Now the Red Sox advance to host the Yankees at 8:08 p.m. on Tuesday in a winner-take-all wild card game. The last time these two teams met in such a situation came in 1978, and we all know how that one bleeping ended.

This time around, the Red Sox have little to lose. Projected to win around half their games and not be a factor in the American League East, they instead won 92 and finished second, outlasting a Yankees club that expected to contend for a title and a Blue Jays squad with a punishing offense that sprang just enough holes in its bullpen to finish one game out of the postseason.

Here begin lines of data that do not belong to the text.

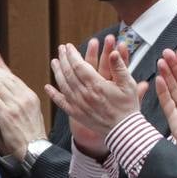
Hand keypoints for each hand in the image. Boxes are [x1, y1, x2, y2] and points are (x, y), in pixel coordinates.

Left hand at [0, 42, 47, 158]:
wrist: (34, 149)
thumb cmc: (31, 134)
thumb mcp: (31, 112)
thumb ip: (22, 100)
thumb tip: (14, 91)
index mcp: (30, 96)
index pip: (13, 79)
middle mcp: (24, 98)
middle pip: (5, 79)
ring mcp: (16, 106)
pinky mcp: (8, 115)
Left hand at [47, 37, 142, 157]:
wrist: (123, 130)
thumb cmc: (127, 107)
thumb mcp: (128, 85)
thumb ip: (120, 67)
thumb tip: (114, 53)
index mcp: (96, 85)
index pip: (79, 65)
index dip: (72, 54)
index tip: (69, 46)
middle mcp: (84, 94)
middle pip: (68, 73)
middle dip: (63, 59)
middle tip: (60, 49)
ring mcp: (78, 105)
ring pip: (63, 85)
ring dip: (57, 72)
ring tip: (54, 62)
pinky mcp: (76, 114)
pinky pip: (61, 102)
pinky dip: (53, 94)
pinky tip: (48, 87)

"That's why I didn't talk about scenarios," Cora said. "Taking a book from Tito (Francona), I'm not that smart. When this thing was in our hands, you win and you're in, you believe in the team. You believe in the group. It didn't look promising at the beginning, but you still feel like, yeah, we have a shot. Avoiding all that mess, great. Now we've got the Yankees at home."

Tomase: Chances Schwarber is in Boston beyond this season?

It will be Gerrit Cole vs. Nathan Eovaldi on Tuesday, and the Yankees will be looking to win their seventh straight against the Red Sox after dropping 10 of the first 13 matchups. They just swept Boston at home last weekend and will probably be favored, which is exactly how the Red Sox like it.

"They've done an amazing job against us in the second part of the season," Cora said. "We all know the numbers. We all know what they did to us two weekends ago. We'll be ready. It should be fun. I think baseball enjoys it."

Just a guess, but that game will probably come down to the final at-bat, too. It's just what the Red Sox do, and now they're going to get to do it in October.